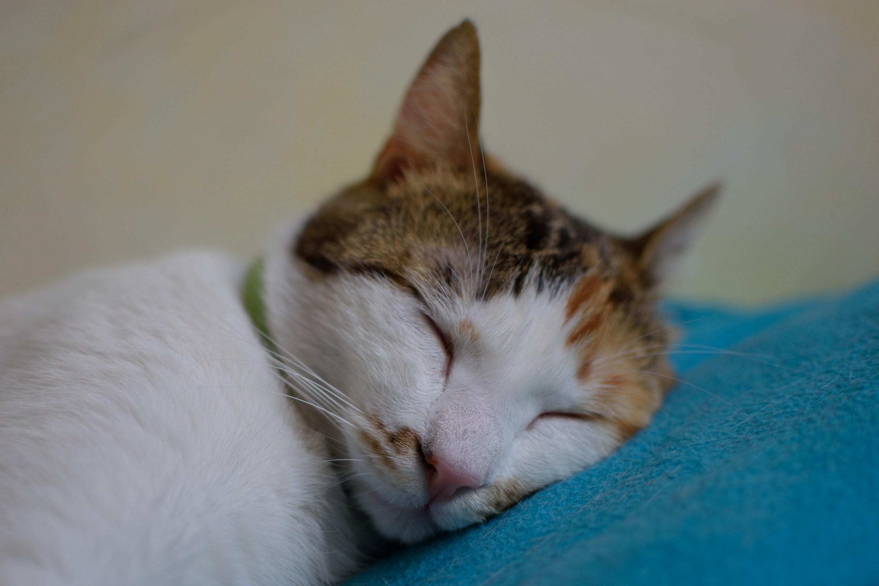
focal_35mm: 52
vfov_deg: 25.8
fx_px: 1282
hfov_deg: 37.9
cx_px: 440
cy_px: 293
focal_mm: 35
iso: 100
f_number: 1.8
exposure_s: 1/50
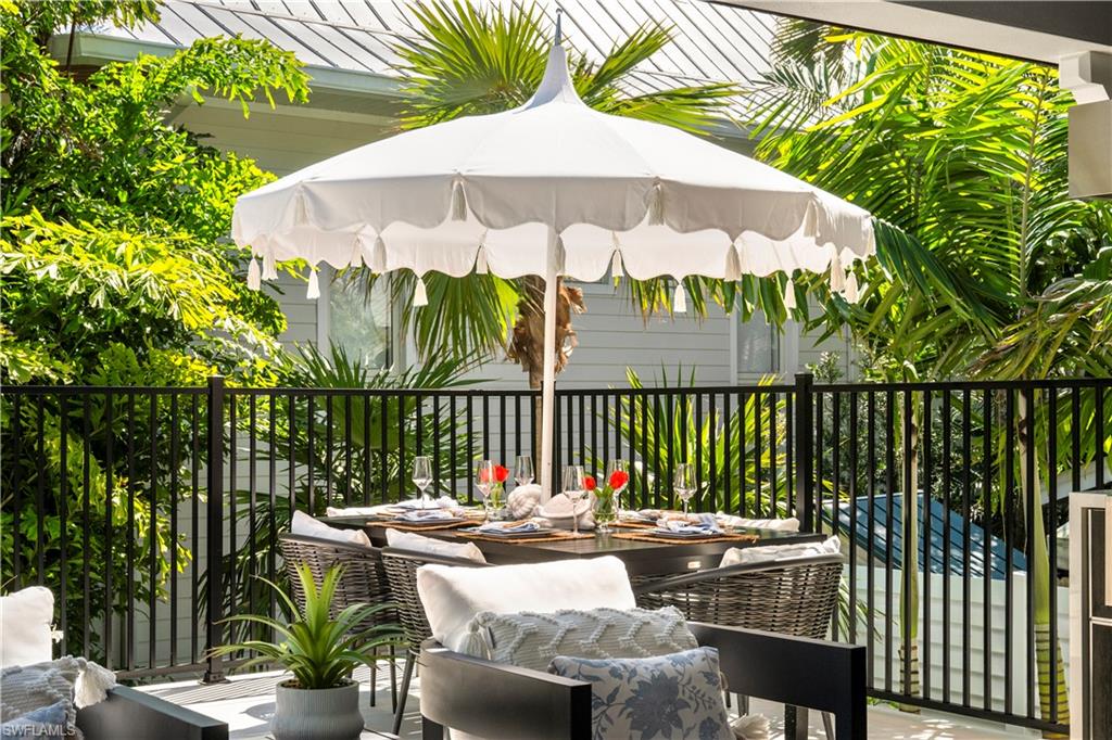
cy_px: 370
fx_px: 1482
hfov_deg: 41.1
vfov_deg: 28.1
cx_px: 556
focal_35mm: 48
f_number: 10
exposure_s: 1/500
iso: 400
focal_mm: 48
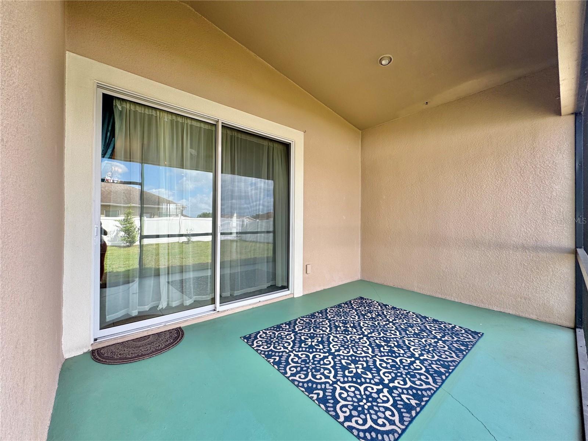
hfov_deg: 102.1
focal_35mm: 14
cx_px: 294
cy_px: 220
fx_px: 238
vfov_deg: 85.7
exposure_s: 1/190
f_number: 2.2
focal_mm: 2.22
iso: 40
————————
■ Task ■
The pictures stay out; please reproduce everything else in the entries exactly.

■ Task solution ■
focal_35mm: 52
vfov_deg: 25.8
fx_px: 1282
hfov_deg: 37.9
cx_px: 440
cy_px: 293
focal_mm: 35
iso: 100
f_number: 1.8
exposure_s: 1/50
cy_px: 370
fx_px: 1482
hfov_deg: 41.1
vfov_deg: 28.1
cx_px: 556
focal_35mm: 48
f_number: 10
exposure_s: 1/500
iso: 400
focal_mm: 48
hfov_deg: 102.1
focal_35mm: 14
cx_px: 294
cy_px: 220
fx_px: 238
vfov_deg: 85.7
exposure_s: 1/190
f_number: 2.2
focal_mm: 2.22
iso: 40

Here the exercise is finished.